Eigentlich habe er mit der Schafzucht begonnen, da sie ihm Spaß gebracht habe. Doch jetzt sei dies ein völlig anderes Gefühl: "Man hat ständig auch in der Nacht ein mulmiges Gefühl und weiß nicht, was sich gerade draußen ereignet. An viel Schlaf ist nicht zu denken."
Mittlerweile seien die meisten Tiere auf eine andere Weide fernab von Steinau umgesiedelt worden. Das Risiko eines erneuten Angriffs durch das Rudel sei einfach zu groß. Ob die "Umsiedlung" hilft? Reinecke weiß es nicht. Doch er hofft, dass diese Maßnahme Erfolg hat.
Wenn er nachts zu seiner Herde in Steinau unterwegs gewesen ist, habe ihn diverse Male ein "mulmiges Gefühl" beschlichen: "Was ist denn, wenn der Wolf dich plötzlich nach dem Beutezug als Kontrahenten sieht?", habe er sich oft gefragt.
Kaum Vertrauen in die Politik
Die Hoffnung, dass sich politisch durch eine mögliche, aber noch völlig ungeklärte "Entnahme" von sogenannten "Problemwölfen" etwas bewegt, hat er weitgehend aufgegeben. Auch beim Landkreis als Untere Naturschutzbehörde könne doch nur das erledigt werden, was der Gesetzgeber vorschreibe. Und das sei nicht zielführend.
Einen Mitstreiter für eine pragmatische Lösung sieht er in dem CDU-Landtagsabgeordneten Claus Seebeck aus Flögeln, der das Problem verstehe und in seinen Möglichkeiten angehe. Doch Seebecks Handicap: Er sitzt im niedersächsischen Landtag nur in der Opposition. Das hilft bekanntlich nicht unbedingt, wenn man politisch Dinge bewegen möchte.
"Einige Bürger sind schockiert"
Steinaus Bürgermeister Armin Heitmann kennt die Sorgen seiner Mitbürgerinnen und Mitbürger: "Natürlich beschäftigen die Vorfälle in der jüngsten Zeit das Dorf und einige sind auch schockiert." Doch die Gemeinde habe selbst nur wenige Möglichkeiten, aktiv zu werden und insbesondere den Kindergarten besser zu schützen. "Da gibt es ja schon einen Zaun", sagt er. Aber der - und das gehört auch zur Wahrheit - soll Kinder primär daran hindern, das Gelände zu verlassen. Einige Eltern haben dagegen viel mehr die Sorge, dass die Gefahr auf der anderen Seite des Zaunes lauert.
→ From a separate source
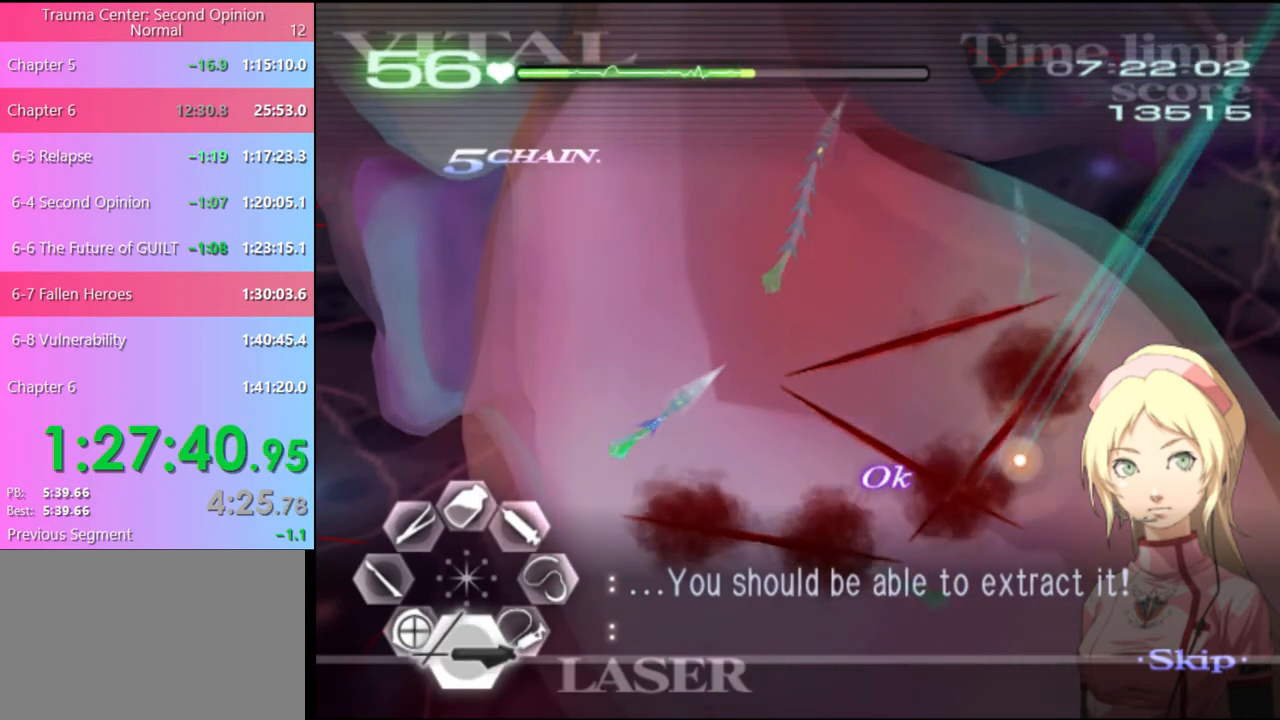
{"keys": ["s"], "mouse": ["left"], "events": [[133, "mouse_left", "up"], [400, "mouse_left", "down"]]}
"Betrieb läuft unaufgeregt"
Reine Panikmache? Die stellvertretende Chefin der Samtgemeindeverwaltung Land Hadeln, Irene Wischhusen, sieht das differenzierter: "Der Betrieb der Kindertagesstätte selbst läuft unaufgeregt. Für die Kinder ist dieser Vorfall bislang kein Thema. Ängste oder Unsicherheiten sind bei den Kindern bislang nicht festzustellen. Einige Eltern von Kita-Kindern, gerade auch solche, die selbst Tierhalter sind, sind besorgt und betroffen. Darüber tauschen sich Eltern und die Kita aus. Eine Hysterie ist jedoch nicht festzustellen, aber eine erhöhte Aufmerksamkeit", sagte sie auf Anfrage unserer Redaktion.
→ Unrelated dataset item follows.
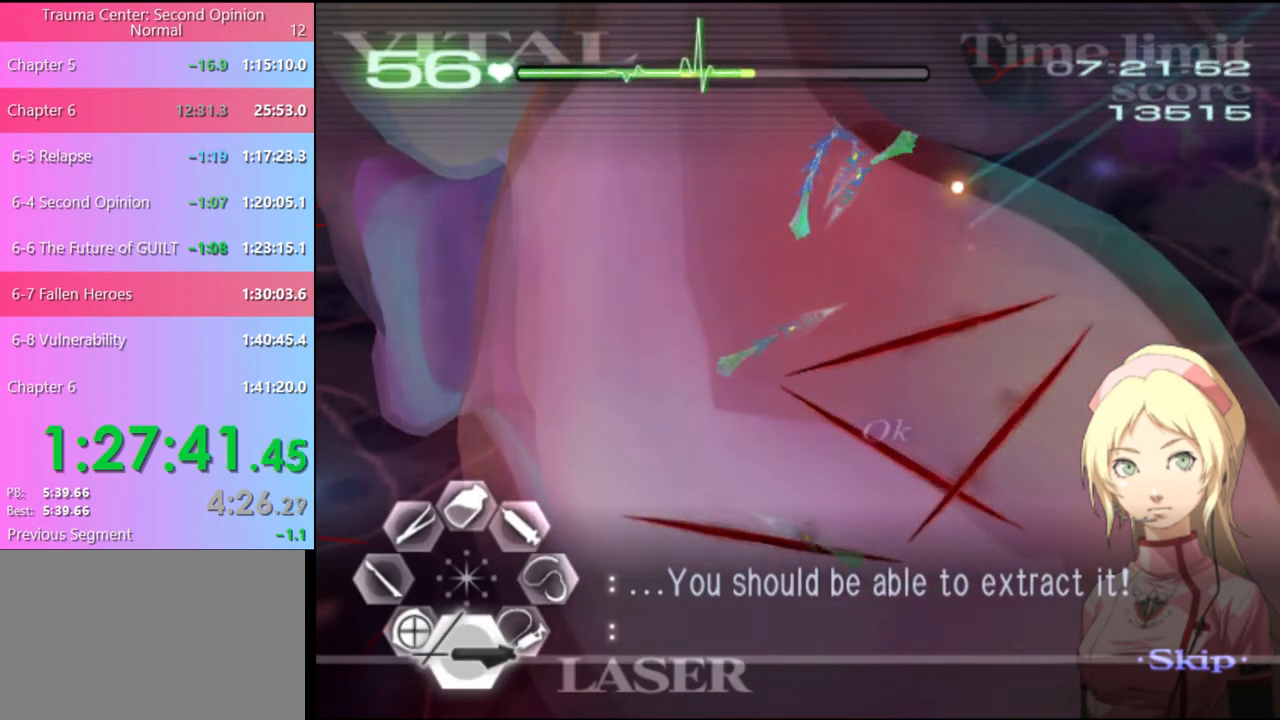
{"keys": ["s"], "mouse": ["left"], "events": []}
Die Situation werde "weiter beobachtet", um eventuell noch erforderliche Maßnahmen in Absprache mit den Fachdienststellen zu treffen: "Über die Situation wurden Gespräche mit Fachleuten geführt. Nach Auskunft der Fachleute führt die Geräuschkulisse eines Kindergartens im täglichen Betrieb zu einer natürlichen Störung des Wolfes bei seiner Suche nach tierischer Beute. Ein erhöhtes Risiko wird in Bezug auf den Kindergarten so nicht gesehen."
Ob das alle Eltern beruhigt? Kann sein, muss aber nicht.